***** Dataset records *****

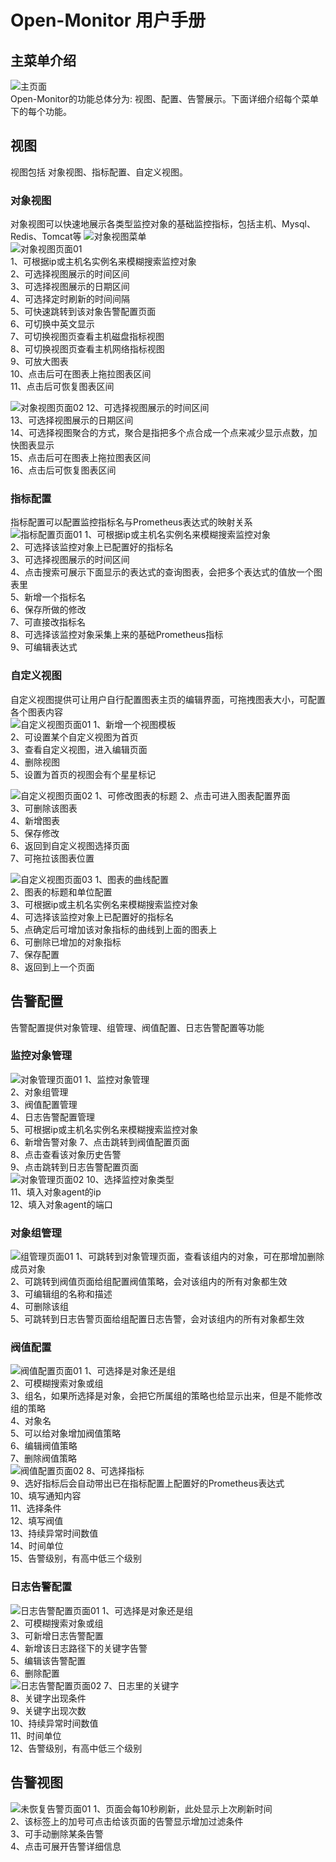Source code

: # Open-Monitor 用户手册

## <span id="menu_introdution"></span>主菜单介绍
![主页面](images/user_guide/user_guide_01.png)  
Open-Monitor的功能总体分为: 视图、配置、告警展示。下面详细介绍每个菜单下的每个功能。

## <span id="dashboard"></span>视图  
视图包括 对象视图、指标配置、自定义视图。
### <span id="endpoint_dashboard"></span>对象视图  
对象视图可以快速地展示各类型监控对象的基础监控指标，包括主机、Mysql、Redis、Tomcat等
![对象视图菜单](images/user_guide/user_guide_02.png)  
![对象视图页面01](images/user_guide/user_guide_07.png)  
1、可根据ip或主机名实例名来模糊搜索监控对象  
2、可选择视图展示的时间区间  
3、可选择视图展示的日期区间  
4、可选择定时刷新的时间间隔  
5、可快速跳转到该对象告警配置页面  
6、可切换中英文显示  
7、可切换视图页查看主机磁盘指标视图  
8、可切换视图页查看主机网络指标视图  
9、可放大图表  
10、点击后可在图表上拖拉图表区间  
11、点击后可恢复图表区间  

![对象视图页面02](images/user_guide/user_guide_09.png) 
12、可选择视图展示的时间区间  
13、可选择视图展示的日期区间  
14、可选择视图聚合的方式，聚合是指把多个点合成一个点来减少显示点数，加快图表显示  
15、点击后可在图表上拖拉图表区间  
16、点击后可恢复图表区间  

### <span id="metric_config"></span>指标配置  
指标配置可以配置监控指标名与Prometheus表达式的映射关系  
![指标配置页面01](images/user_guide/user_guide_10.png)
1、可根据ip或主机名实例名来模糊搜索监控对象  
2、可选择该监控对象上已配置好的指标名  
3、可选择视图展示的时间区间  
4、点击搜索可展示下面显示的表达式的查询图表，会把多个表达式的值放一个图表里  
5、新增一个指标名  
6、保存所做的修改  
7、可直接改指标名  
8、可选择该监控对象采集上来的基础Prometheus指标  
9、可编辑表达式  

### <span id="custom_dashboard"></span>自定义视图
自定义视图提供可让用户自行配置图表主页的编辑界面，可拖拽图表大小，可配置各个图表内容  
![自定义视图页面01](images/user_guide/user_guide_11.png)
1、新增一个视图模板  
2、可设置某个自定义视图为首页  
3、查看自定义视图，进入编辑页面  
4、删除视图  
5、设置为首页的视图会有个星星标记 
 
![自定义视图页面02](images/user_guide/user_guide_12.png)
1、可修改图表的标题
2、点击可进入图表配置界面  
3、可删除该图表  
4、新增图表  
5、保存修改  
6、返回到自定义视图选择页面  
7、可拖拉该图表位置  

![自定义视图页面03](images/user_guide/user_guide_13.png)
1、图表的曲线配置  
2、图表的标题和单位配置  
3、可根据ip或主机名实例名来模糊搜索监控对象  
4、可选择该监控对象上已配置好的指标名  
5、点确定后可增加该对象指标的曲线到上面的图表上  
6、可删除已增加的对象指标  
7、保存配置  
8、返回到上一个页面  

## <span id="alarm_config"></span>告警配置
告警配置提供对象管理、组管理、阀值配置、日志告警配置等功能  
### <span id="endpoint_config"></span>监控对象管理
![对象管理页面01](images/user_guide/user_guide_14.png)
1、监控对象管理  
2、对象组管理  
3、阀值配置管理  
4、日志告警配置管理  
5、可根据ip或主机名实例名来模糊搜索监控对象  
6、新增告警对象
7、点击跳转到阀值配置页面  
8、点击查看该对象历史告警  
9、点击跳转到日志告警配置页面  
![对象管理页面02](images/user_guide/user_guide_15.png)
10、选择监控对象类型  
11、填入对象agent的ip  
12、填入对象agent的端口  

### <span id="group_config"></span>对象组管理
![组管理页面01](images/user_guide/user_guide_16.png)
1、可跳转到对象管理页面，查看该组内的对象，可在那增加删除成员对象  
2、可跳转到阀值页面给组配置阀值策略，会对该组内的所有对象都生效  
3、可编辑组的名称和描述  
4、可删除该组  
5、可跳转到日志告警页面给组配置日志告警，会对该组内的所有对象都生效  

### <span id="threshold_config"></span>阀值配置
![阀值配置页面01](images/user_guide/user_guide_17.png)
1、可选择是对象还是组  
2、可模糊搜索对象或组  
3、组名，如果所选择是对象，会把它所属组的策略也给显示出来，但是不能修改组的策略  
4、对象名  
5、可以给对象增加阀值策略  
6、编辑阀值策略  
7、删除阀值策略  
![阀值配置页面02](images/user_guide/user_guide_18.png)
8、可选择指标  
9、选好指标后会自动带出已在指标配置上配置好的Prometheus表达式  
10、填写通知内容  
11、选择条件  
12、填写阀值  
13、持续异常时间数值  
14、时间单位  
15、告警级别，有高中低三个级别  

### <span id="log_monitor_config"></span>日志告警配置
![日志告警配置页面01](images/user_guide/user_guide_19.png)
1、可选择是对象还是组  
2、可模糊搜索对象或组  
3、可新增日志告警配置  
4、新增该日志路径下的关键字告警  
5、编辑该告警配置  
6、删除配置  
![日志告警配置页面02](images/user_guide/user_guide_20.png)
7、日志里的关键字  
8、关键字出现条件  
9、关键字出现次数  
10、持续异常时间数值  
11、时间单位  
12、告警级别，有高中低三个级别   

## <span id="alarm_dashboard"></span>告警视图
![未恢复告警页面01](images/user_guide/user_guide_21.png)
1、页面会每10秒刷新，此处显示上次刷新时间  
2、该标签上的加号可点击给该页面的告警显示增加过滤条件  
3、可手动删除某条告警  
4、点击可展开告警详细信息  

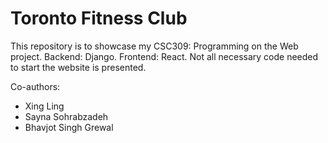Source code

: # Toronto Fitness Club

This repository is to showcase my CSC309: Programming on the Web project. Backend: Django. Frontend: React. Not all necessary code needed to start the website is presented.

Co-authors:
- Xing Ling
- Sayna Sohrabzadeh
- Bhavjot Singh Grewal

*****

* [Work item]: Quote all of the lines above word for word, leaving out the pictures.

* [Your solution]:
Source code

: # Open-Monitor 用户手册

## <span id="menu_introdution"></span>主菜单介绍
![主页面](images/user_guide/user_guide_01.png)  
Open-Monitor的功能总体分为: 视图、配置、告警展示。下面详细介绍每个菜单下的每个功能。

## <span id="dashboard"></span>视图  
视图包括 对象视图、指标配置、自定义视图。
### <span id="endpoint_dashboard"></span>对象视图  
对象视图可以快速地展示各类型监控对象的基础监控指标，包括主机、Mysql、Redis、Tomcat等
![对象视图菜单](images/user_guide/user_guide_02.png)  
![对象视图页面01](images/user_guide/user_guide_07.png)  
1、可根据ip或主机名实例名来模糊搜索监控对象  
2、可选择视图展示的时间区间  
3、可选择视图展示的日期区间  
4、可选择定时刷新的时间间隔  
5、可快速跳转到该对象告警配置页面  
6、可切换中英文显示  
7、可切换视图页查看主机磁盘指标视图  
8、可切换视图页查看主机网络指标视图  
9、可放大图表  
10、点击后可在图表上拖拉图表区间  
11、点击后可恢复图表区间  

![对象视图页面02](images/user_guide/user_guide_09.png) 
12、可选择视图展示的时间区间  
13、可选择视图展示的日期区间  
14、可选择视图聚合的方式，聚合是指把多个点合成一个点来减少显示点数，加快图表显示  
15、点击后可在图表上拖拉图表区间  
16、点击后可恢复图表区间  

### <span id="metric_config"></span>指标配置  
指标配置可以配置监控指标名与Prometheus表达式的映射关系  
![指标配置页面01](images/user_guide/user_guide_10.png)
1、可根据ip或主机名实例名来模糊搜索监控对象  
2、可选择该监控对象上已配置好的指标名  
3、可选择视图展示的时间区间  
4、点击搜索可展示下面显示的表达式的查询图表，会把多个表达式的值放一个图表里  
5、新增一个指标名  
6、保存所做的修改  
7、可直接改指标名  
8、可选择该监控对象采集上来的基础Prometheus指标  
9、可编辑表达式  

### <span id="custom_dashboard"></span>自定义视图
自定义视图提供可让用户自行配置图表主页的编辑界面，可拖拽图表大小，可配置各个图表内容  
![自定义视图页面01](images/user_guide/user_guide_11.png)
1、新增一个视图模板  
2、可设置某个自定义视图为首页  
3、查看自定义视图，进入编辑页面  
4、删除视图  
5、设置为首页的视图会有个星星标记 
 
![自定义视图页面02](images/user_guide/user_guide_12.png)
1、可修改图表的标题
2、点击可进入图表配置界面  
3、可删除该图表  
4、新增图表  
5、保存修改  
6、返回到自定义视图选择页面  
7、可拖拉该图表位置  

![自定义视图页面03](images/user_guide/user_guide_13.png)
1、图表的曲线配置  
2、图表的标题和单位配置  
3、可根据ip或主机名实例名来模糊搜索监控对象  
4、可选择该监控对象上已配置好的指标名  
5、点确定后可增加该对象指标的曲线到上面的图表上  
6、可删除已增加的对象指标  
7、保存配置  
8、返回到上一个页面  

## <span id="alarm_config"></span>告警配置
告警配置提供对象管理、组管理、阀值配置、日志告警配置等功能  
### <span id="endpoint_config"></span>监控对象管理
![对象管理页面01](images/user_guide/user_guide_14.png)
1、监控对象管理  
2、对象组管理  
3、阀值配置管理  
4、日志告警配置管理  
5、可根据ip或主机名实例名来模糊搜索监控对象  
6、新增告警对象
7、点击跳转到阀值配置页面  
8、点击查看该对象历史告警  
9、点击跳转到日志告警配置页面  
![对象管理页面02](images/user_guide/user_guide_15.png)
10、选择监控对象类型  
11、填入对象agent的ip  
12、填入对象agent的端口  

### <span id="group_config"></span>对象组管理
![组管理页面01](images/user_guide/user_guide_16.png)
1、可跳转到对象管理页面，查看该组内的对象，可在那增加删除成员对象  
2、可跳转到阀值页面给组配置阀值策略，会对该组内的所有对象都生效  
3、可编辑组的名称和描述  
4、可删除该组  
5、可跳转到日志告警页面给组配置日志告警，会对该组内的所有对象都生效  

### <span id="threshold_config"></span>阀值配置
![阀值配置页面01](images/user_guide/user_guide_17.png)
1、可选择是对象还是组  
2、可模糊搜索对象或组  
3、组名，如果所选择是对象，会把它所属组的策略也给显示出来，但是不能修改组的策略  
4、对象名  
5、可以给对象增加阀值策略  
6、编辑阀值策略  
7、删除阀值策略  
![阀值配置页面02](images/user_guide/user_guide_18.png)
8、可选择指标  
9、选好指标后会自动带出已在指标配置上配置好的Prometheus表达式  
10、填写通知内容  
11、选择条件  
12、填写阀值  
13、持续异常时间数值  
14、时间单位  
15、告警级别，有高中低三个级别  

### <span id="log_monitor_config"></span>日志告警配置
![日志告警配置页面01](images/user_guide/user_guide_19.png)
1、可选择是对象还是组  
2、可模糊搜索对象或组  
3、可新增日志告警配置  
4、新增该日志路径下的关键字告警  
5、编辑该告警配置  
6、删除配置  
![日志告警配置页面02](images/user_guide/user_guide_20.png)
7、日志里的关键字  
8、关键字出现条件  
9、关键字出现次数  
10、持续异常时间数值  
11、时间单位  
12、告警级别，有高中低三个级别   

## <span id="alarm_dashboard"></span>告警视图
![未恢复告警页面01](images/user_guide/user_guide_21.png)
1、页面会每10秒刷新，此处显示上次刷新时间  
2、该标签上的加号可点击给该页面的告警显示增加过滤条件  
3、可手动删除某条告警  
4、点击可展开告警详细信息  

Source code

: # Toronto Fitness Club

This repository is to showcase my CSC309: Programming on the Web project. Backend: Django. Frontend: React. Not all necessary code needed to start the website is presented.

Co-authors:
- Xing Ling
- Sayna Sohrabzadeh
- Bhavjot Singh Grewal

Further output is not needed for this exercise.